How many illegal aliens entered USA between 2009 and 2016
Executive summary
Available government and academic estimates do not produce a single, undisputed tally of how many people “entered illegally” between 2009 and 2016; instead, the literature shows that illegal border crossings fell sharply by 2009, visa overstays became a growing share of the unauthorized population, and the total undocumented population hovered near ~11 million—implying limited net growth from new illegal entries over that period [1] [2] [3].
1. What the question actually asks and why it’s hard to answer
“Asking how many illegal aliens entered the U.S. between 2009 and 2016” can mean different things—raw apprehensions at the border, estimated unauthorized arrivals (including undetected entries), or net increases in the undocumented resident population—and those measures are produced by different methods with different biases, so no single source in the record provides an undisputed headcount for that specific interval [4] [5] [2].
2. Trends in entries and the changing mix of arrival modes
Scholars and government statistics agree that physical border crossings declined sharply through 2009 from earlier peaks, and that by the 2010s visa overstays accounted for a larger share of the growth in the unauthorized population than illegal land crossings; one synthesis notes that from 2016–2017 overstays accounted for 62 percent of newly undocumented people, reflecting a longer shift visible through the 2010s [1] [2] [3].
3. What the population totals tell us about net arrivals from 2009–2016
The best-known series—Pew, DHS/OIS and Center for Migration Studies—show the total unauthorized population at roughly 12.0 million in 2007, declining to about 11.0–11.4 million by 2009 and remaining at or near ~11 million through the mid‑2010s; that near‑stasis of the resident undocumented population implies that arrivals and departures (voluntary returns, removals, adjustments to legal status, and deaths) largely offset one another during 2009–2016 rather than producing large net increases in resident undocumented population [2] [6] [7].
4. What direct arrival estimates or components-of-change studies say (and do not say)
Component studies and DHS tabulations can estimate arrivals by period of entry, but the sources provided do not include a single, authoritative tally labeled “illegal entries 2009–2016”; academic work shows arrivals peaked earlier (late 1990s) and declined through 2009, and DHS/CMS reporting documents substantial uncertainty in year‑to‑year components because departures offset arrivals and household surveys undercount recent cohorts—facts that make a simple cumulative arrival number for 2009–2016 elusive in the public record cited here [8] [9] [10].
5. Alternative estimates and contested claims
A demographic model published by researchers linked to Yale argued that conventional counts understate totals and implied larger historic flows up to 2016, but that study is contested and does not translate into a consensus annual or period‑specific entry count for 2009–2016; anti‑ and pro‑immigration commentators therefore sometimes cite very different numbers based on differing methodologies—household survey residuals, demographic modeling, or DHS administrative series—so readers should expect methodological disagreement rather than a single definitive number [11] [2].

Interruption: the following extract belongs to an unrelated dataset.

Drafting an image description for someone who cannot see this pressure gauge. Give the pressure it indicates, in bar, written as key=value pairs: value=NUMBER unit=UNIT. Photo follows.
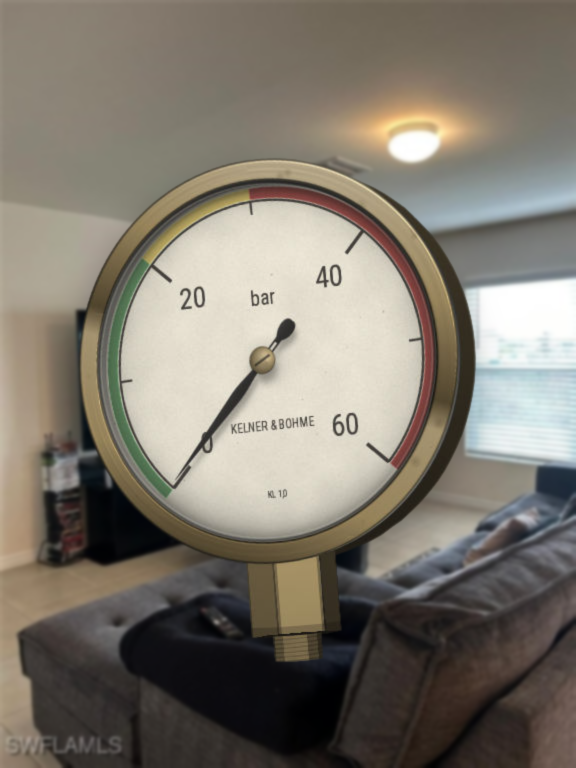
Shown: value=0 unit=bar
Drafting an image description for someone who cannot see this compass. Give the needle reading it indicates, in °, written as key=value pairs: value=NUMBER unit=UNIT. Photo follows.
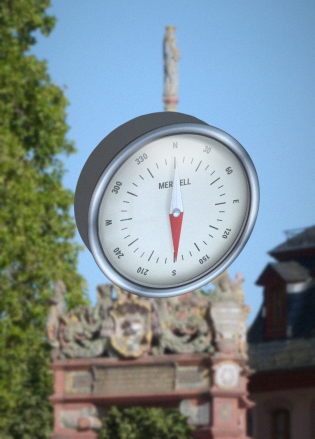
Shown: value=180 unit=°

6. Bottom line and limits of available evidence
There is no single, authoritative figure in the cited reporting equal to a precise count of people who “entered illegally” between 2009 and 2016; instead, multiple sources converge on the point that illegal border crossings had fallen by 2009, visa overstays grew in importance, and the overall undocumented population remained around ~11 million—together suggesting that net new illegal entries during 2009–2016 were modest and largely offset by departures, but the exact gross number of entries cannot be determined from the provided sources [1] [3] [2].